──────── Data for this exercise ────────
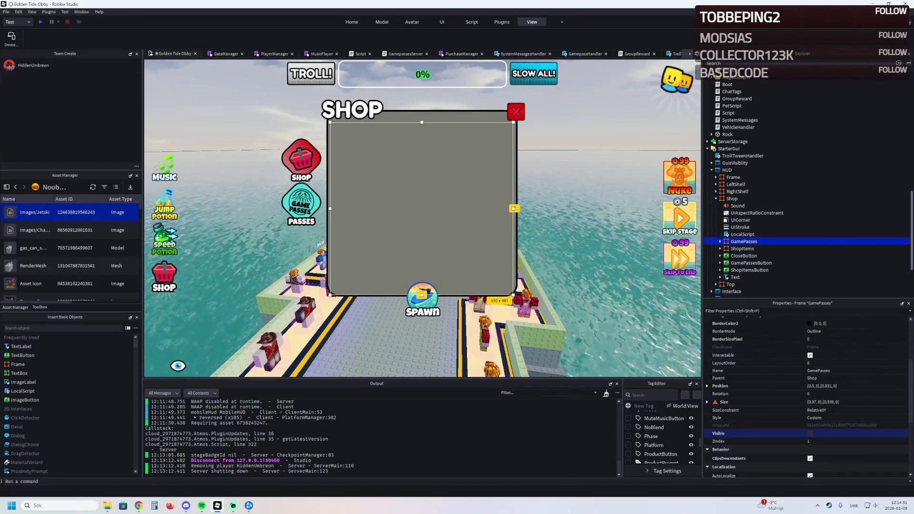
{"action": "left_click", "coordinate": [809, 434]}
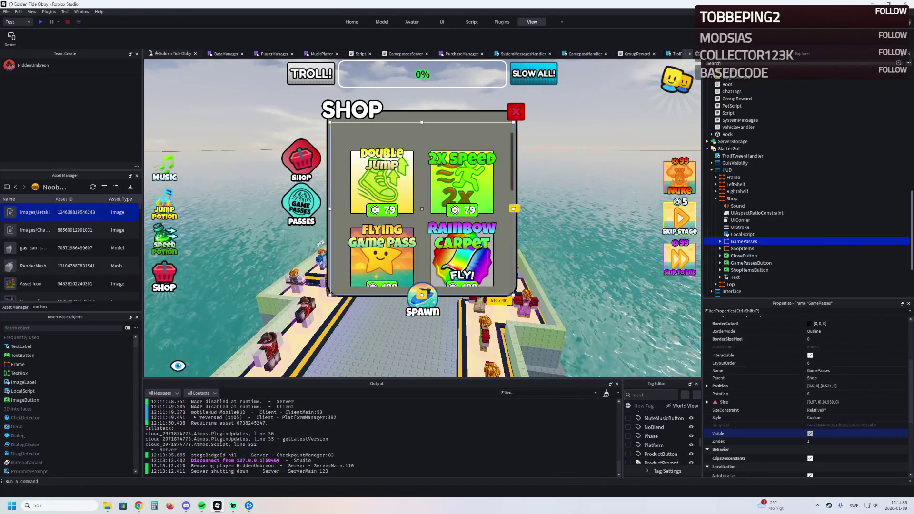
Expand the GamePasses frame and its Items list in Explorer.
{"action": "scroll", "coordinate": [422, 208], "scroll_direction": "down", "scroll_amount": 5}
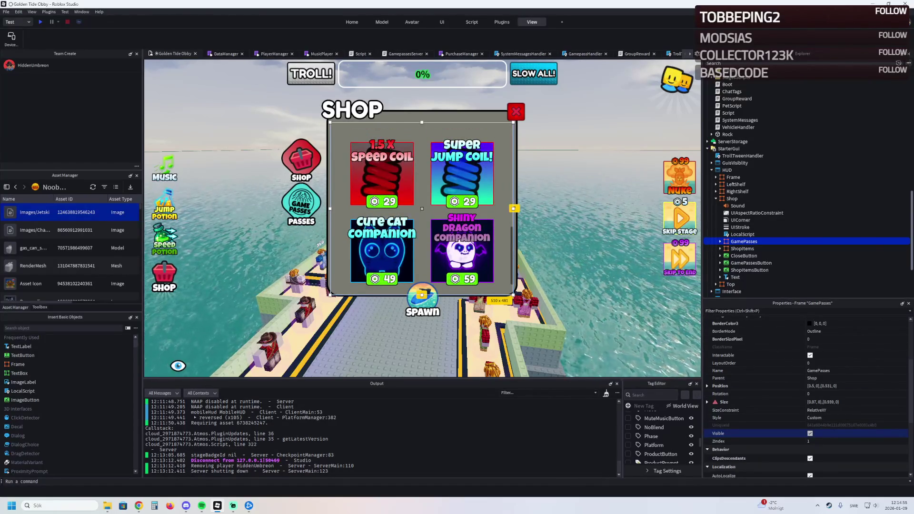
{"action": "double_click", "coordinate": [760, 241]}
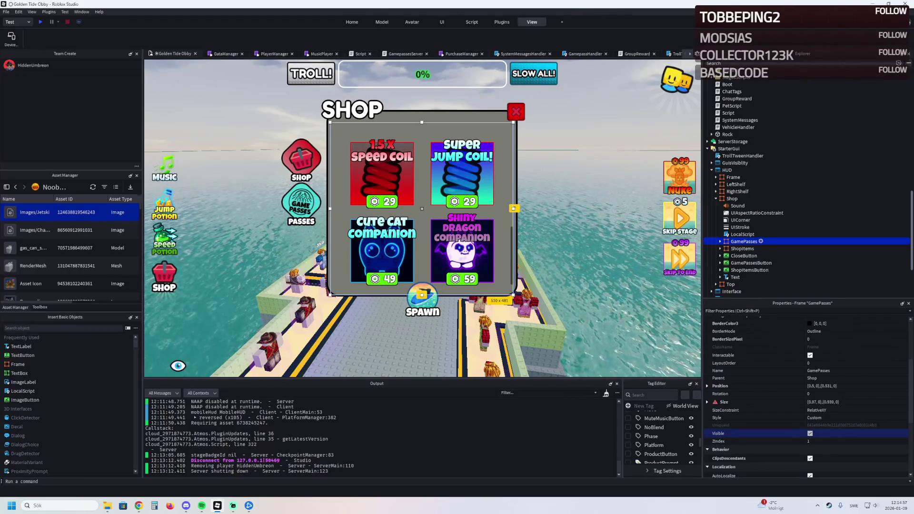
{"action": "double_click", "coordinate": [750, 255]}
────────
──────── Data for this exercise ────────
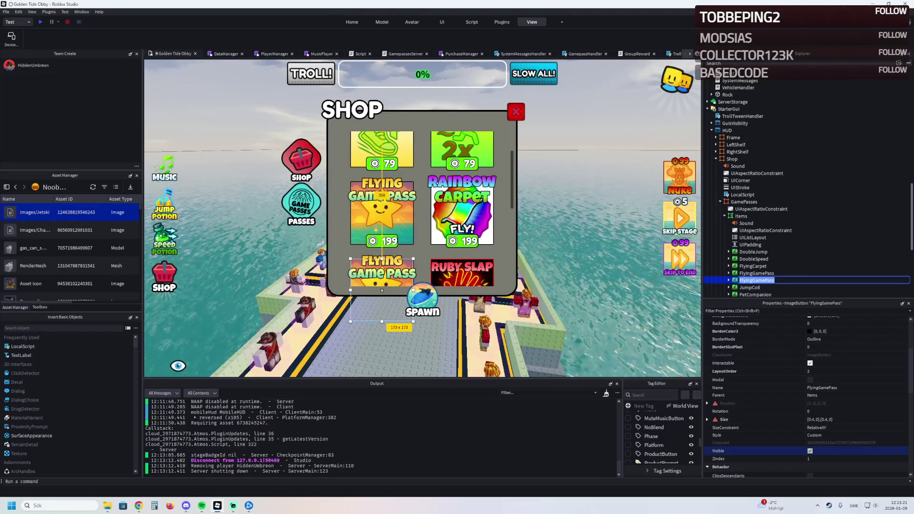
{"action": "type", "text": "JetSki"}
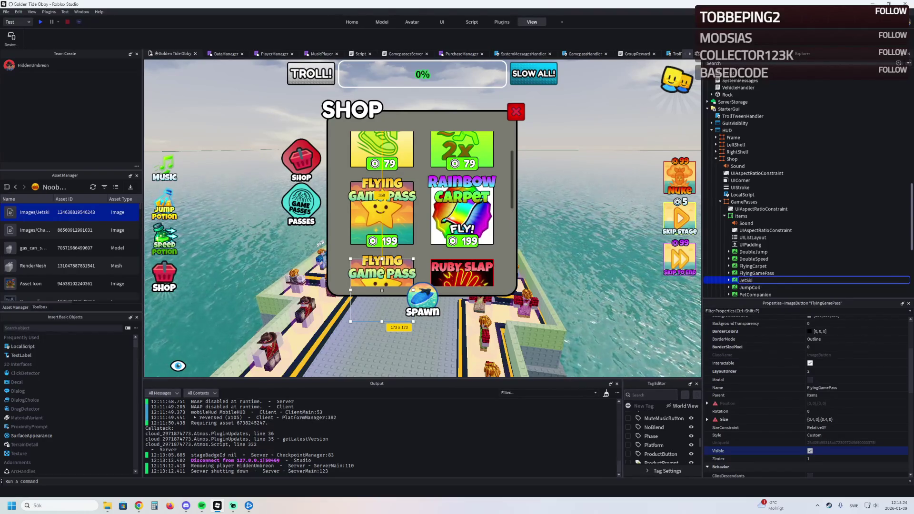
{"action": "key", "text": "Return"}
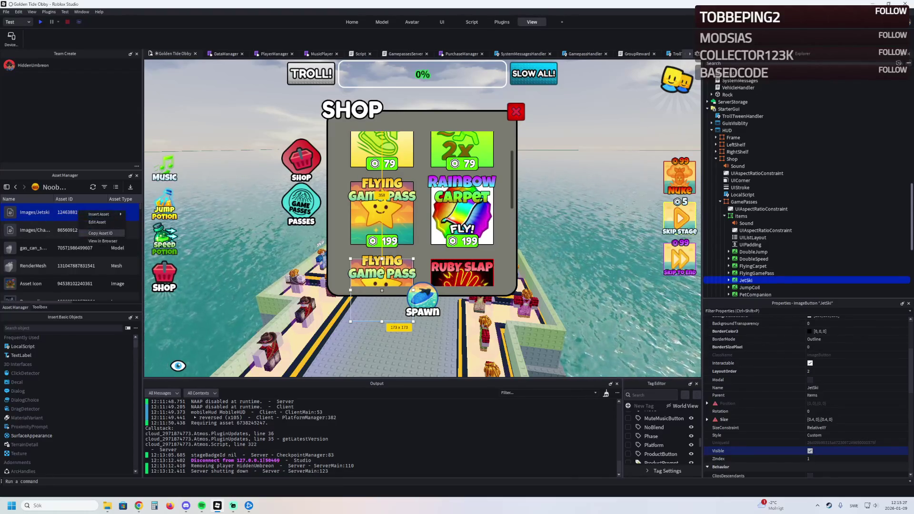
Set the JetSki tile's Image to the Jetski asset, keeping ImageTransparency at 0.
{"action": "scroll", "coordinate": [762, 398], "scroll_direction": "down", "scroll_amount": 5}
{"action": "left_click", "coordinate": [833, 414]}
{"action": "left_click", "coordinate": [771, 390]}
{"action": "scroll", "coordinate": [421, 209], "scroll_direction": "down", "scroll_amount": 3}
────────
§ Work task
Each line of the listing above that includes the word "action" should be copied.

§ Task result
{"action": "left_click", "coordinate": [809, 434]}
{"action": "scroll", "coordinate": [422, 208], "scroll_direction": "down", "scroll_amount": 5}
{"action": "double_click", "coordinate": [760, 241]}
{"action": "double_click", "coordinate": [750, 255]}
{"action": "type", "text": "JetSki"}
{"action": "key", "text": "Return"}
{"action": "scroll", "coordinate": [762, 398], "scroll_direction": "down", "scroll_amount": 5}
{"action": "left_click", "coordinate": [833, 414]}
{"action": "left_click", "coordinate": [771, 390]}
{"action": "scroll", "coordinate": [421, 209], "scroll_direction": "down", "scroll_amount": 3}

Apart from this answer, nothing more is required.